Back home, her mother kept asking for money for her children’s upkeep. ‘‘I’d to tell her what I was going through. Now she just wants me back home,’’ she said. Since June, she has been detained at a hotel in Riyadh without medical attention.
She and others have pleaded with the Kenyan Embassy for two months to facilitate their travel without success.
The story of Winfrey Nyawira, 23, isn’t less tragic. When she got an opportunity to work as a house-help in the same country, she lied to her family that she’d found a job as an office assistant.
“My parents wouldn’t have allowed me to work as a house-help in a foreign country. But I needed money to support my children,” Nyawira said. Earlier this month, the mother of two had stomach ulcers after months of only a morsel given to them once a day.

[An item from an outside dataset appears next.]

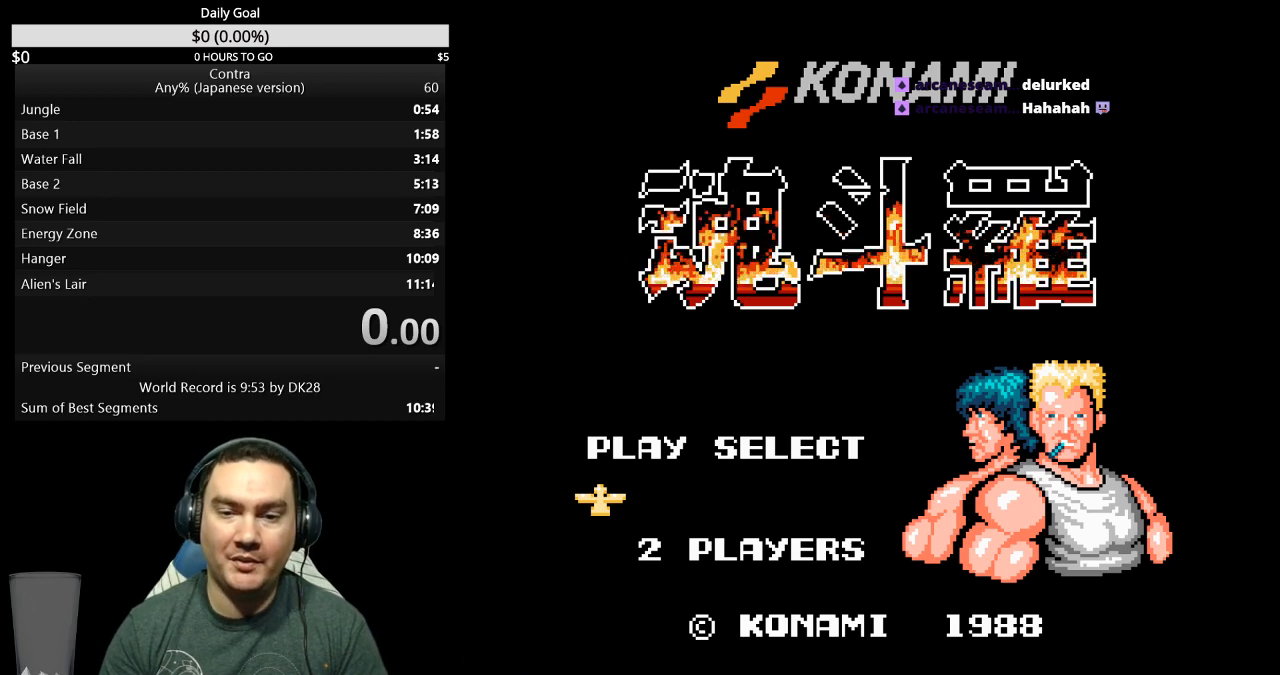
{"buttons": ["DPAD_RIGHT"], "events": []}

Another Kenyan, Naomi Awuor, has been missing for a month after she ran away from her employer following disputes. Some reports say she’s held at an unidentified police station.

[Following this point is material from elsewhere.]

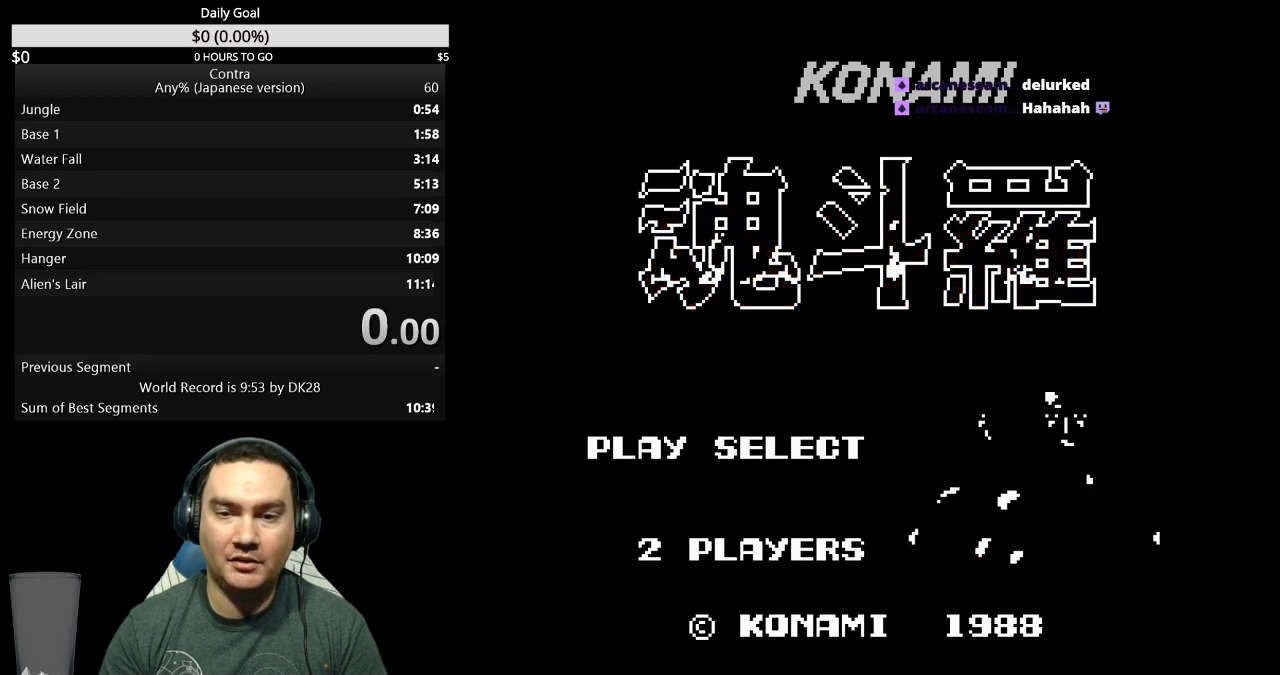
{"buttons": ["DPAD_RIGHT"], "events": []}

Olga Cheruto, on her part, says she only agreed to travel after assurance from her mother’s friend that Saudi Arabia was safe for foreign domestic workers. “I wish I hadn’t come here. I’m struck until my contract expires,’’ she told the Nation.
Tales of verbal abuse, physical assault, coercion and other horrors meted on domestic workers in Saudi homes, Jordan, Bahrain, Kuwait and the United Arab Emirates aren’t new. In far disastrous cases, some Kenyans workers have returned home in body bags.
Enticed by the promise of a comfortable life, many unemployed Kenyans are always willing to take their chances, despite the many risks involved.
Findings of the Economic Survey of 2019 shows that Kenya created 762,800 new positions in 2018, constituting 83.6 per cent of all new jobs created. With 800,000 Kenyans entering the job market annually, this figure was lower than the demand.
The availability of cheap, skilled and unskilled labour in Kenya, coupled with the high demand for workers in the Gulf makes it a booming business for job agencies.
Poor labour regulations in some of these countries and absentee agents, however, puts workers at risk of abuse.
Women who spoke to the Nation revealed that some employers limit communication with their family and agents.
‘‘You aren’t allowed to have a smartphone,’’ said Cheruto, ‘‘When you report to work, your madam takes it away. You’re only allowed to use your phone at certain times,’’ she added.
In some cases, the employer provides a phone that can’t take photos or record videos. Communication with agents is also strictly supervised, which leaves domestic workers to endure suffering in silence.
‘‘For most girls here, their employers keep their travel documents and job contracts. They can’t run even if they’re being abused,’’ noted Cheruto, who has worked in Riyadh for eight months now.
According to her, those who flee from abusive employers are arrested and locked up. Afraid of detention, some of them opt to brave the inhumane treatment in the hands of employers until when they’re able to flee, if lucky.
Disagreements are addressed based on the relationship between the employer and the agency, and lack of a consensus often exposes the worker to more agony.
While employers are at fault, the women put the blame on job agencies for negligence.
‘‘Why take a desperate woman to an abusive employer and refuse to listen to them when they complain?’’ Cheruto wondered.
‘‘When we complain to the agency in Nairobi, we’re promised that their office here will take action. But this doesn’t happen. We don’t know who to turn to,’’ Nyawira said.
When they travelled abroad, the women had hoped to change their families’ fortunes. For the second month now, they’ve remained in detention. Every day, they hope that Kenyan authorities will come to their rescue. In the meantime, their tribulations continue.